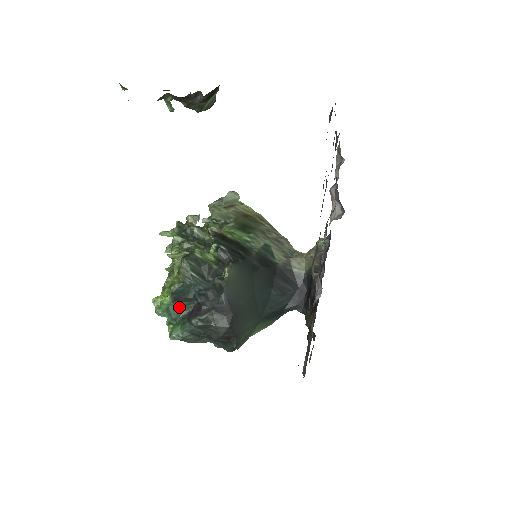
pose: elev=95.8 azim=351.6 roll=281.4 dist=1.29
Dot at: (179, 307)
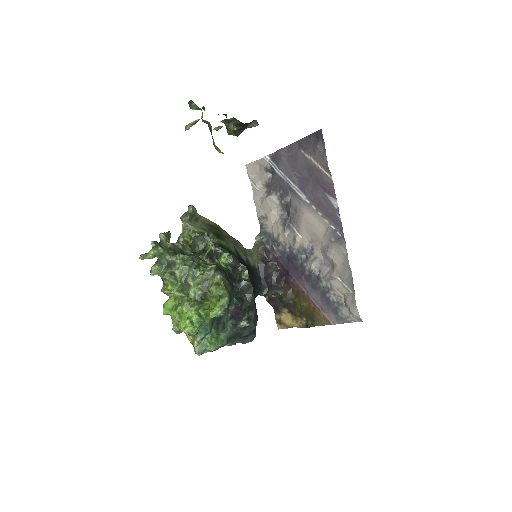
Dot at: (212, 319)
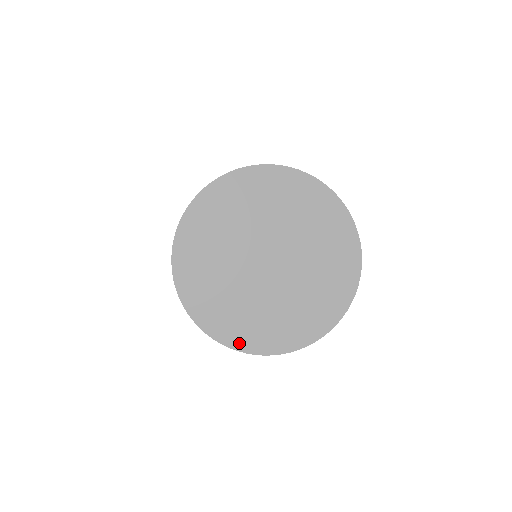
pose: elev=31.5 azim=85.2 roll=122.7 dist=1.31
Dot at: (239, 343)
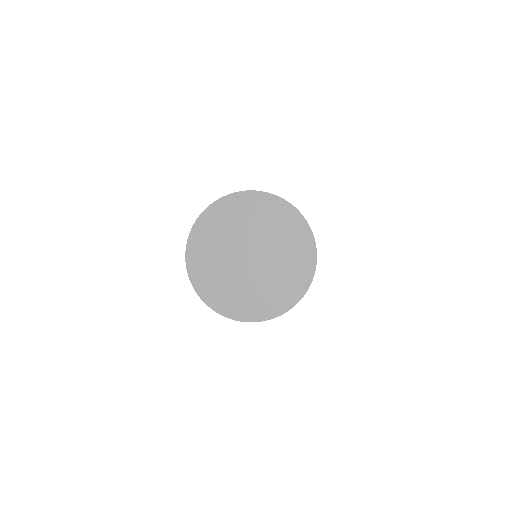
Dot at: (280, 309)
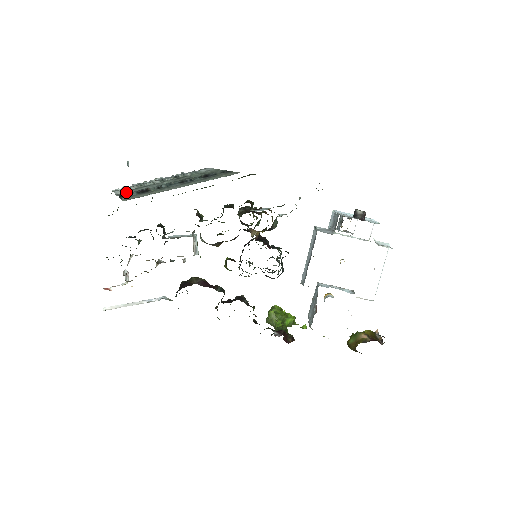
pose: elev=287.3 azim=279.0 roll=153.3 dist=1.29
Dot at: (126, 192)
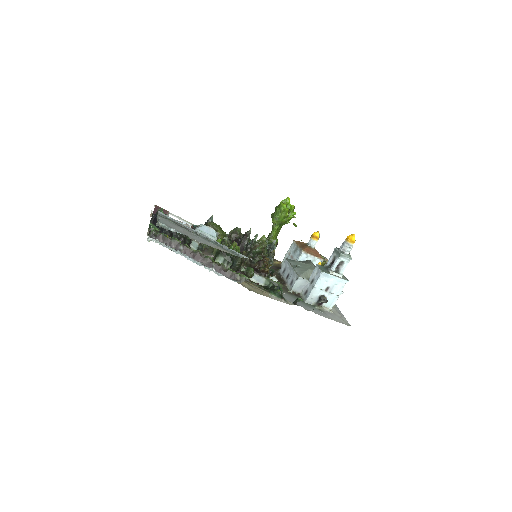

# # # # # # #

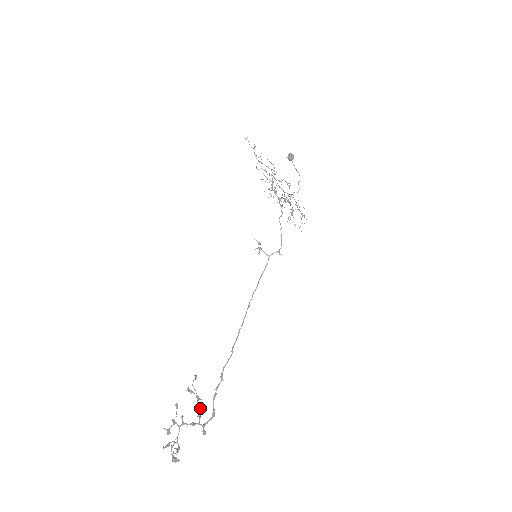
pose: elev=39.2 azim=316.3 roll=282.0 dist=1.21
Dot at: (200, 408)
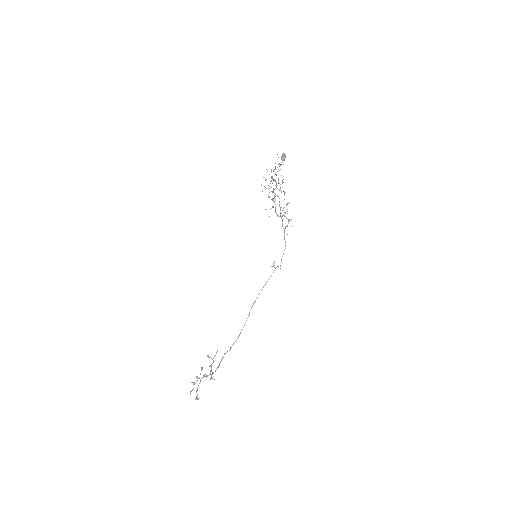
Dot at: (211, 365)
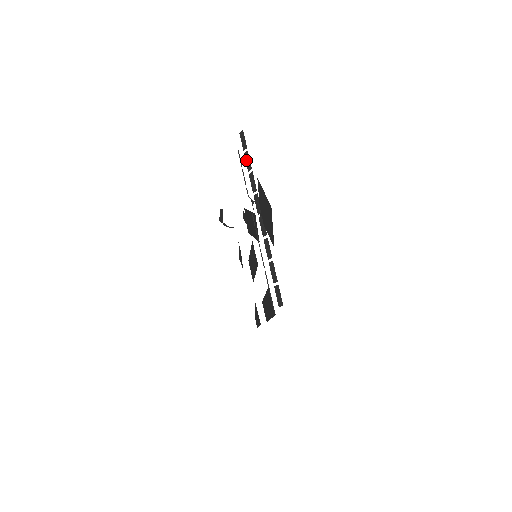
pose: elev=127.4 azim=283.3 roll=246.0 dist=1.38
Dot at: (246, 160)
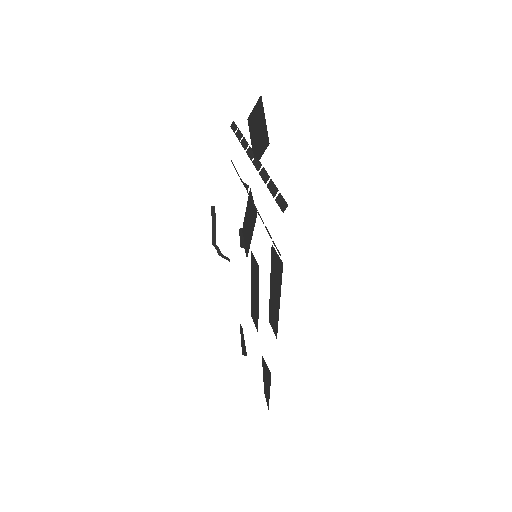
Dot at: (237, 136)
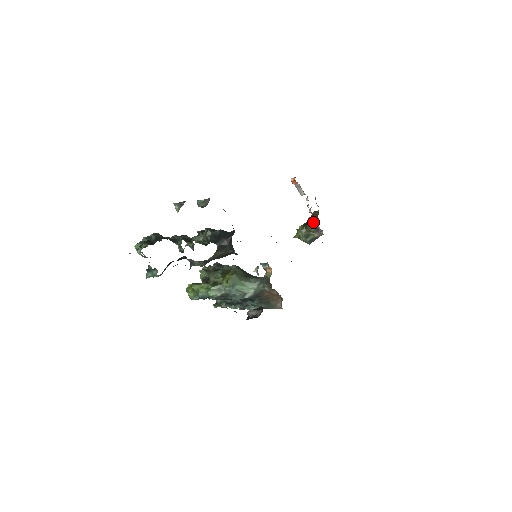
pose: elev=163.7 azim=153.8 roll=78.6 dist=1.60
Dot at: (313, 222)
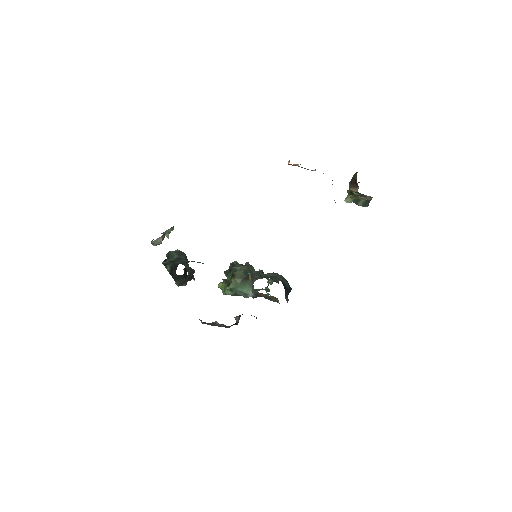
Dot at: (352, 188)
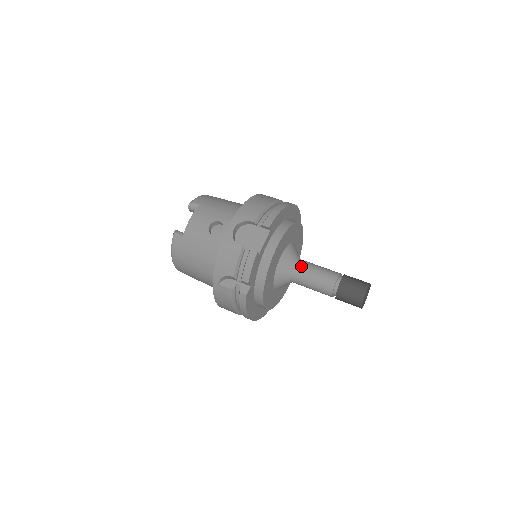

# # # # # # #

BRIEF: Put the lines above into a numbered list, beginning with the line that contains "pose: elev=95.8 azim=351.6" and ending with the line that contains "Dot at: (280, 309)", with both of those lines included. Leave the pictures and any blank lines out of the list.

RESULT:
1. pose: elev=95.8 azim=351.6 roll=281.4 dist=1.29
2. Dot at: (179, 307)
3. Dot at: (212, 319)
4. pose: elev=31.5 azim=85.2 roll=122.7 dist=1.31
5. Dot at: (239, 343)
6. Dot at: (280, 309)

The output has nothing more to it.